Jim Parton of Families Need Fathers says: "Matt's been made to look respectable by Real FforJ, and every terrorist wants to turn statesman."
O'Connor agrees with that assessment. "I am doing a bit of Gerry Adams stuff, yeah. I'm trying to clean up my act and get my people under control." For O'Connor the time has come to slip out of the superhero outfits and into suits to meet with politicians.
Exactly, says Jeff Skinner, spokesman for Real FforJ. "I think old F4J has gone soft." He asks why F4J were so quiet when the general election was held, then he provides his own answer - they have sold out.
"Hopefully, we can learn from mistakes they made and become a stronger group by not making the same errors twice. We would hope over a short period of time that we would swallow the old group up."
How many members of Real FforJ are there? "Oh, it's very difficult to put a number on it," Skinner says sheepishly. "The honest answer is hardly any because we've just launched a membership drive."
The fathers' movement is facing a crunch time. While F4J undoubtedly seized the headlines, what has it actually achieved? Attitudes may have shifted, politicians are listening, but the only substantial legal change for fathers has been the right to six months' paternity leave - which was never on F4J's agenda in the first place.

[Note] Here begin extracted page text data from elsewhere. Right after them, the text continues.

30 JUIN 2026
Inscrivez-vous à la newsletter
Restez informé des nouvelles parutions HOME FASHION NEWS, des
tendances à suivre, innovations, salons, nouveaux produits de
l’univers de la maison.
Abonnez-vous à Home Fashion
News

Over the past few months, there have been various actions (invading the Big Brother studio, scaling Westminster, marching through London with beds to campaign for overnight staying contact between children and fathers after separation) but the stunts seem stale. Meanwhile, almost imperceptibly, Jack O'Sullivan's woolly New Labourish fathering ideals have become mainstream.
Back in Suffolk, O'Connor is talking about the future. He is sure that post-purge, F4J is on the verge of achieving political credibility and a change in the law. But he does not see F4J as a lifelong project. He is talking about establishing a new political party and a possible alliance with the gay rights campaigner Peter Tatchell, a campaigning hero of his, and the Countryside Alliance. "What I want to do is create something where we're defending people's basic civil liberties. Protecting liberties of the people in this country with a written constitution. Our way of life is under attack."
And then there is the autobiography, and the movie of his life. He isn't joking. He has just sold his life story to Buena Vista for a biopic. This, he says, will hopefully be his reward for all the hours he has put into F4J.
Skinner at Real FforJ says O'Connor has been talking about the biopic for years. "It's no secret that he always wanted to sell his story for a film, and it would make a fantastic film." But he doubts whether it is going to happen in the immediate future. "The only way you can sell it as a film is if you've got a happy ending; if you achieve what you set out to achieve. And Matt O'Connor hasn't managed to do that. He hasn't managed to get the law changed."